Colorado potato beetles can regrow muscles on demand: Western researchers

An adult Colorado potato beetle on fresh potato plants. Supplied photo by Jackie Lebenzon.

Western University researchers have discovered the Colorado potato beetle has a unique ability that allows it to preserve energy during winter hibernation.

The little bug can break down and regrow its muscles on demand, according to the team of insect physiologists.

The discovery was a bit of a happy-accident. The scientists were trying to measure the beetle’s metabolic rate of its mitochondria – membrane-bound cell organelles that supply energy for flight and metabolism – when they determined it had none.

“We know that lots of animals try to save energy and reduce their metabolic rate in the winter by turning down their mitochondria,” Western professor and study lead Brent Sinclair said. “So it seemed like a simple experiment to show that the low metabolic rates we measure in these overwintering beetles were associated with a change in the way the mitochondria function.”

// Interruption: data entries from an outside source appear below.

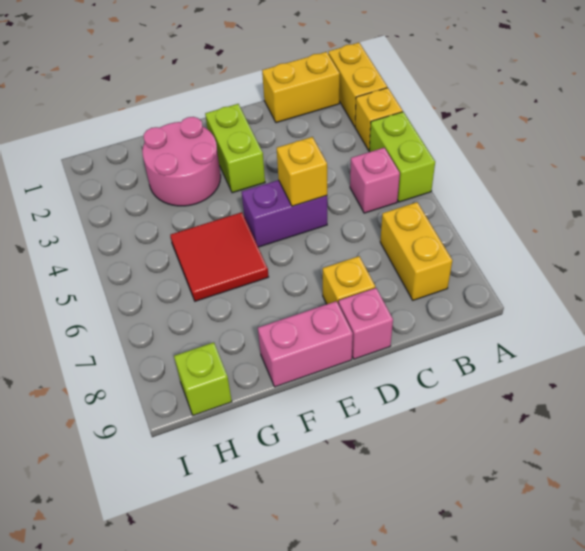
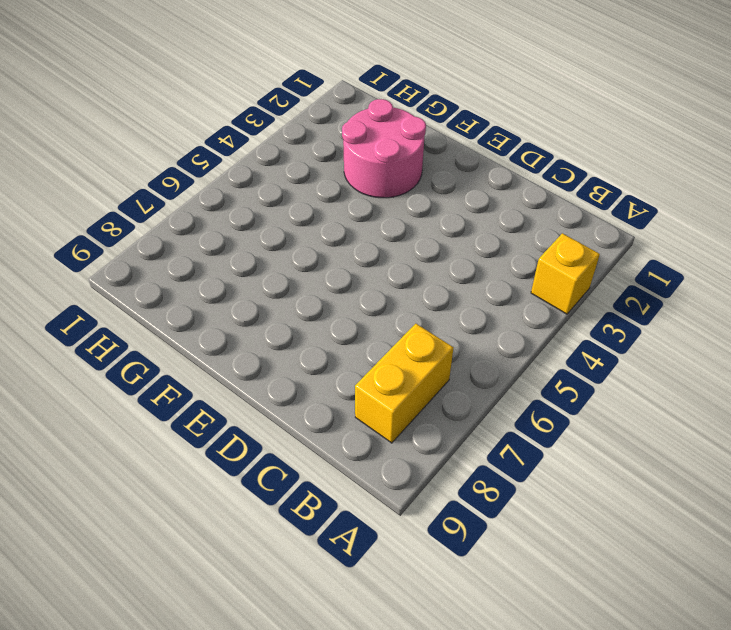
none -> yellow brick A1:A2 level 1
none -> lime brick A4:A5 level 1
none -> yellow brick B1:C1 level 1

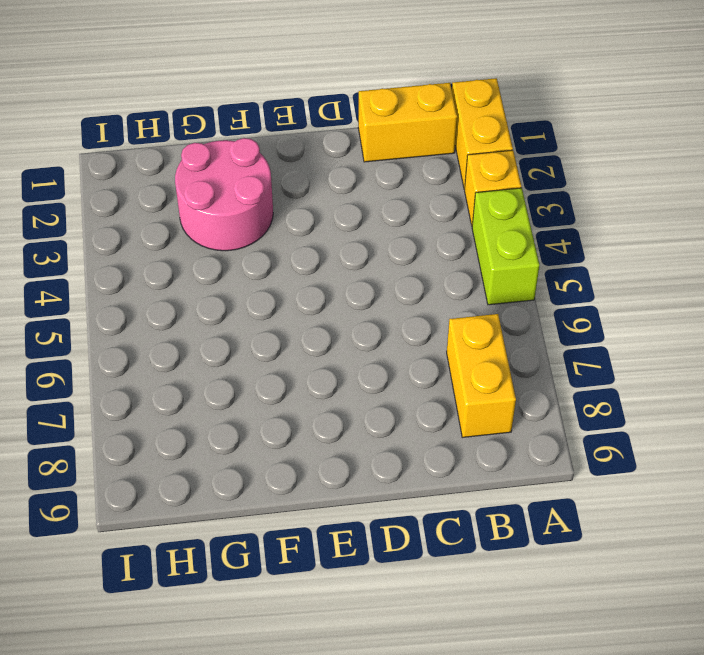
none -> pink brick B5 level 1
none -> purple brick D5:E5 level 1
none -> yellow brick D8 level 1

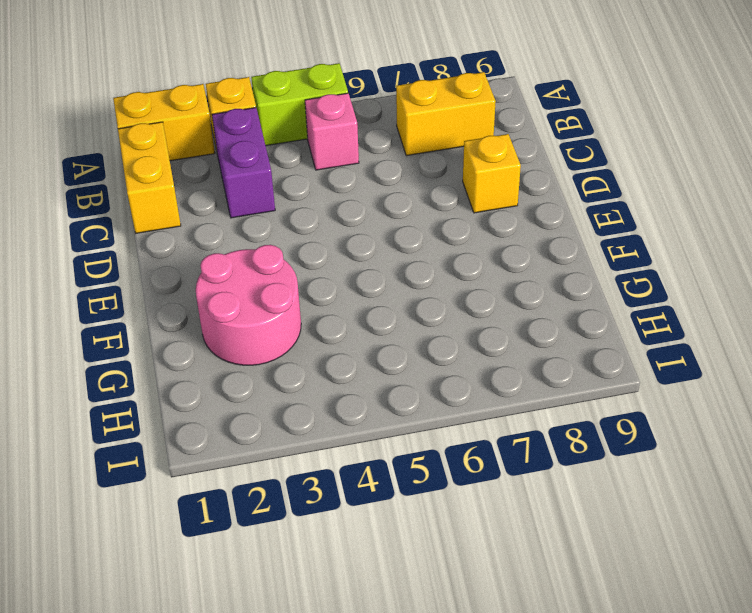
purple brick B3:C3 level 1 -> purple brick D5:E5 level 1
none -> pink brick D9 level 1
none -> lime brick E2:E3 level 1
none -> pink brick E9:F9 level 1

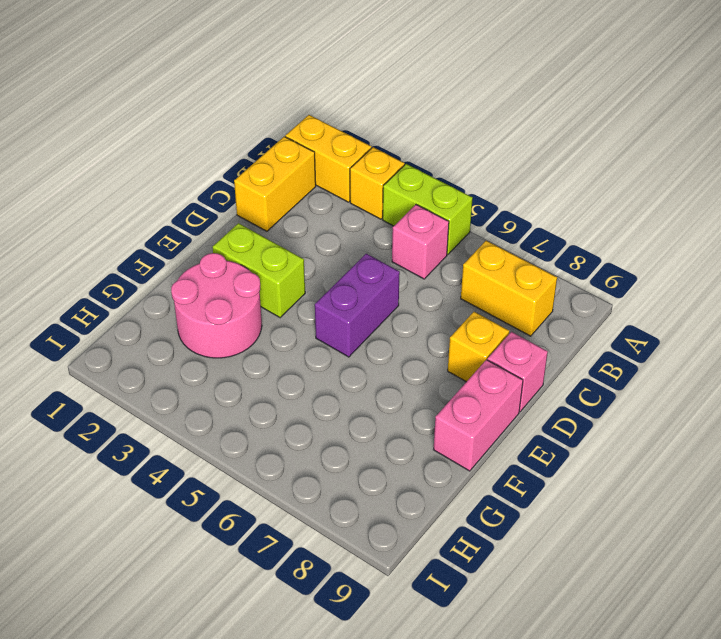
none -> red tile F5:G6 level 1
none -> lime brick H9 level 1
none -> yellow brick D5 level 2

Former graduate student Jackie Lebenzon was tasked with taking the measurement and at first believed the lack of mitochondria was due to an equipment failure in the lab.

“We thought maybe the instrument wasn’t working, or my sampling was damaging the mitochondria, but eventually, I used an electron microscope to look at the muscle cells and found that almost all of the mitochondria were gone. Completely gone,” said Lebenzon.

But when researchers reexamined the same beetles at the end of winter they found all of the mitochondria were back.

“This ability to simply regrow an entire muscle’s worth of mitochondria is completely novel, and explains how beetles are able to save energy all winter, yet be ready to fly and mate immediately in the spring,” said Lebenzon.

More research is needed to determine whether all hibernating insects use this energy-saving strategy. However, the discovery does have immediate implications for understanding mitochondria regulation in insects, which could potentially be manipulated to help treat people suffering from some muscular diseases.

The study was published in the high-impact journal PNAS.